The expansion of the Auburn library, completed in 2006, added several community meeting rooms, and there is now a popular new café in the building, as well. The Marsden Hartley Cultural Center, part of the Lewiston library expansion in 2005, offers a wide range of cultural programming and resources, in addition to space, including lectures, films, concerts, coffeehouses, book discussion groups, and a computer lab. Special resources and programs for school kids have been part of the libraries’ specific missions from their inception, and in addition to the services offered in their own building, the Lewiston library provides free or discounted passes to some half-dozen children’s museums and attractions including the Children’s Discovery Museum (Augusta), Children’s Museum of Maine (Portland), the Maine Wildlife Park (Gray), and others. Countless Maine kids continue to be transfixed, while sitting cross-legged on the floor, by story-tellers, magicians, jugglers and other kid-oriented entertainment; but the main attraction remains books, and reading patterns established before keyboard skills are acquired last forever. The libraries remain crowded on school-day afternoons by youngsters who combine electronic and hard-copy research in the same facility.

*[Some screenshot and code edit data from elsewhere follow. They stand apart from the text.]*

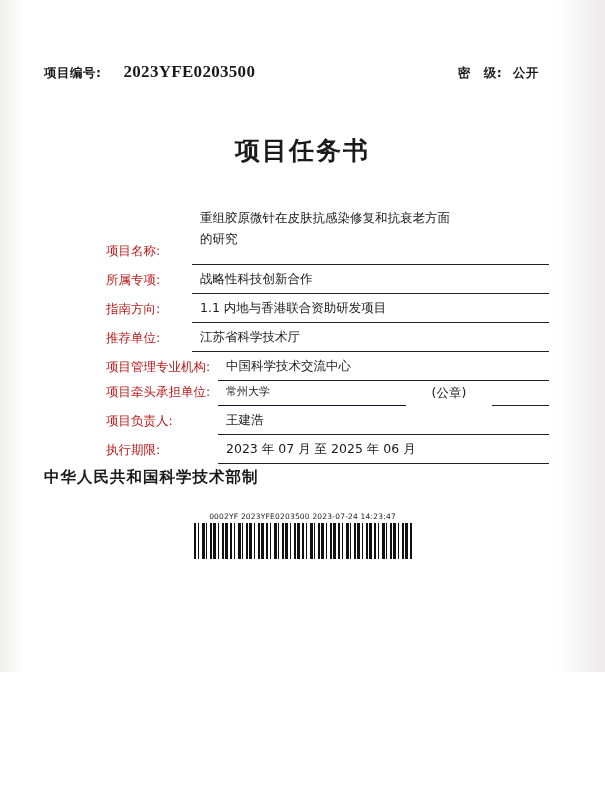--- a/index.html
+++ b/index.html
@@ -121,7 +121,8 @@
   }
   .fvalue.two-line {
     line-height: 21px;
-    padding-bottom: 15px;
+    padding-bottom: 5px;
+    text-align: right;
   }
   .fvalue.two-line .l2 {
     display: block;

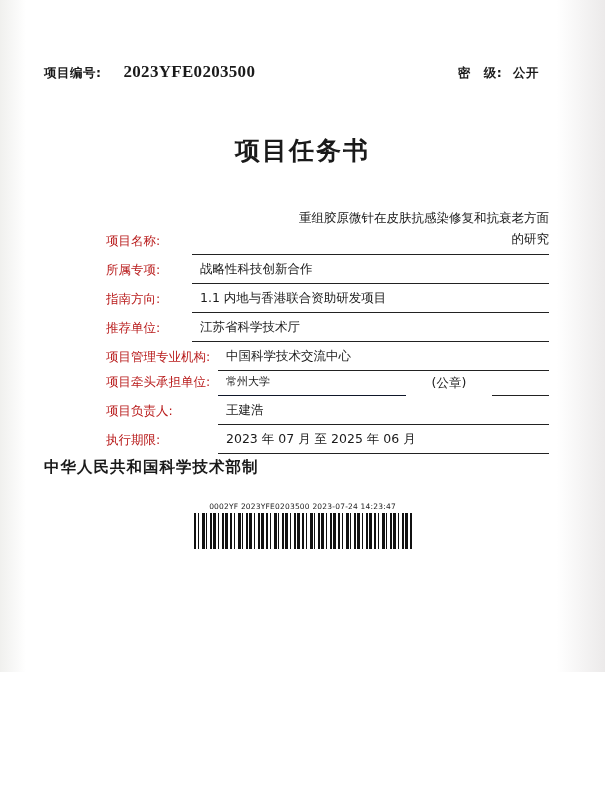--- a/index.html
+++ b/index.html
@@ -129,10 +129,10 @@
   }
   .fvalue-short {
     flex: 0 0 180px;
-    border-bottom: 1px solid #0f172a;
+    border-bottom: 5px solid #0f172a;
     padding: 0 0 4px 8px;
     font-family: Liberation Serif, serif;
-    font-size: 11px;
+    font-size: 18px;
     min-height: 17px;
   }
   .seal-label {

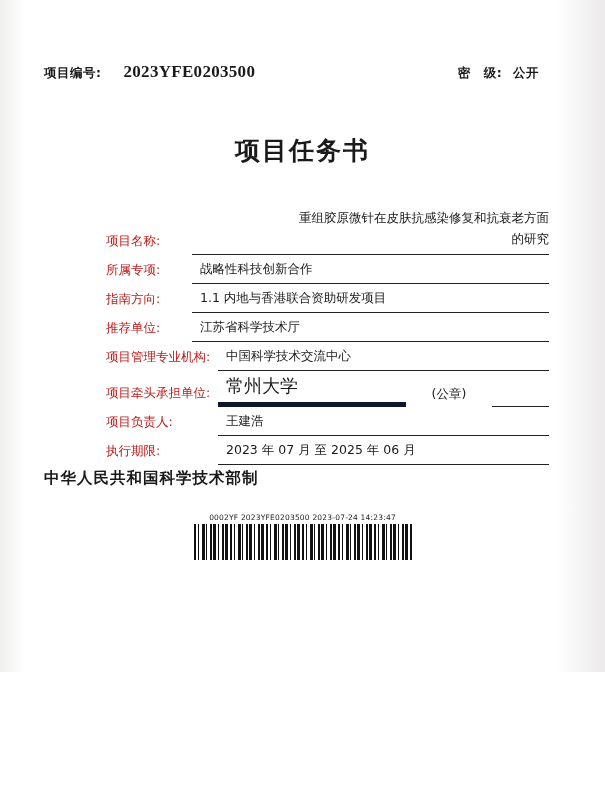--- a/index.html
+++ b/index.html
@@ -271,7 +271,6 @@
     </div>
 
     <div class="barcode-wrap">
-      <div class="barcode-text">0002YF 2023YFE0203500 2023-07-24 14:23:47</div>
       <div class="barcode"></div>
     </div>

While many of the dozens of libraries in Central Maine are as modest as the one in New Vineyard – many look like barely converted garages – others, regardless of size, are iconic structures in their own right, integral elements of local infrastructure. Take, for instance, the Hamlin Memorial Library in South Paris, built in 1822, which was originally the local jail. Now subordinated to the larger (40,000 titles) Paris Public Library, the Hamlin serves primarily as a museum. But it still circulates books and remains both a functioning library and a vibrant remnant of the building splurge at the turn of the 20th century that populated Central Maine with the fabulous network of libraries that continue to provide access to learning, entertainment and cultural resources, updated with the technology of the 21st Century, to now a sixth generation of Mainers.